=== Texto do exercício ===
Em outubro de 2024, o Tribunal de Justiça proferiu a sua decisão, tendo considerado que o artigo 17.º, n.º 1, do RSTP violava o referido princípio da livre circulação de trabalhadores, previsto no artigo 45.º do Tratado sobre o Funcionamento da União Europeia (“TFUE”), na medida em que, ao prever a responsabilidade solidária do novo clube pelo pagamento da indemnização devida pelo jogador ao clube anterior em caso de rescisão do contrato sem justa causa, tal disposição pode desincentivar ou dissuadir os clubes de contratar o jogador por receio de exposição a risco financeiro. 

O Tribunal de Justiça concluiu ainda que esta regra restringia injustificadamente o princípio da livre concorrência imposto pelo direito da União Europeia (artigo 101.º do TFUE), por limitar a contratação de jogadores nesta situação e colocá-los em posição desfavorável face a outros jogadores.

Após a decisão do Tribunal de Justiça, a FIFA iniciou um diálogo global sobre o artigo 17.º do RSTP e suspendeu todos os processos disciplinares relacionados com a aplicação dessa disposição.
=== Dados fornecidos ===
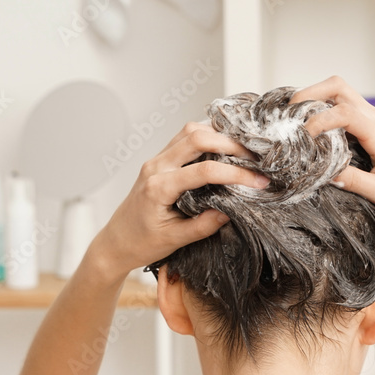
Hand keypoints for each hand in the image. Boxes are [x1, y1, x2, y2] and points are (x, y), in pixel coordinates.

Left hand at [93, 122, 268, 276]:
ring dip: (218, 135)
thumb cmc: (141, 243)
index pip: (204, 171)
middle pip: (196, 137)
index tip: (258, 181)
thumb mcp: (175, 240)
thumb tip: (232, 210)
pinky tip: (223, 148)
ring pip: (189, 131)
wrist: (116, 242)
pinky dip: (206, 137)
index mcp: (159, 187)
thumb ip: (204, 225)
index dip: (235, 173)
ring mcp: (156, 161)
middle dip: (230, 143)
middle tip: (255, 157)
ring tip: (243, 150)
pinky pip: (183, 138)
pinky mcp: (159, 161)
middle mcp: (155, 167)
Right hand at [289, 76, 374, 217]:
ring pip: (339, 91)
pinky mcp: (368, 123)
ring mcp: (372, 118)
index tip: (304, 137)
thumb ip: (355, 182)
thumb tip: (326, 173)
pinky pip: (342, 104)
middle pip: (339, 87)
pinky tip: (309, 124)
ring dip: (314, 96)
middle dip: (310, 93)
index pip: (345, 113)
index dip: (320, 120)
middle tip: (289, 112)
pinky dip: (321, 106)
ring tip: (294, 117)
===
Tarefa: Retome o texto sobre a decisão do Tribunal de Justiça relativa ao artigo 17.º do RSTP e dê-lhe continuidade a partir da última frase.

Resposta:
Em dezembro de 2024, a FIFA adaptou os seus regulamentos de transferências de forma provisória, com efeitos imediatos na janela de transferências de janeiro. As principais alterações provisórias foram as seguintes:

  • A compensação a pagar pelo jogador ao seu clube anterior em caso de rescisão sem justa causa deve ser calculada tendo em conta os danos sofridos, considerando as circunstâncias individuais de cada caso e com observância da lei do país em questão (a regra anterior previa que a compensação deveria ser calculada considerando a lei do país em questão, a especificidade do desporto e quaisquer outros critérios objetivos);
  • O novo clube do jogador, em caso de rescisão sem justa causa, só assume tal responsabilidade se for provado que induziu a violação do contrato (a regra original previa que o novo clube era automaticamente responsável);
  • A aplicação de sanções desportivas ao novo clube depende de o clube anterior provar que o novo clube induziu a violação do contrato (antes, presumia-se que o novo clube tinha induzido a violação);
  • A federação nacional do clube anterior não pode rejeitar a emissão do Certificado Internacional de Transferência (a regra original previa que a associação nacional do clube anterior podia reter a emissão do Certificado Internacional de Transferências se existisse uma disputa sobre a rescisão contratual).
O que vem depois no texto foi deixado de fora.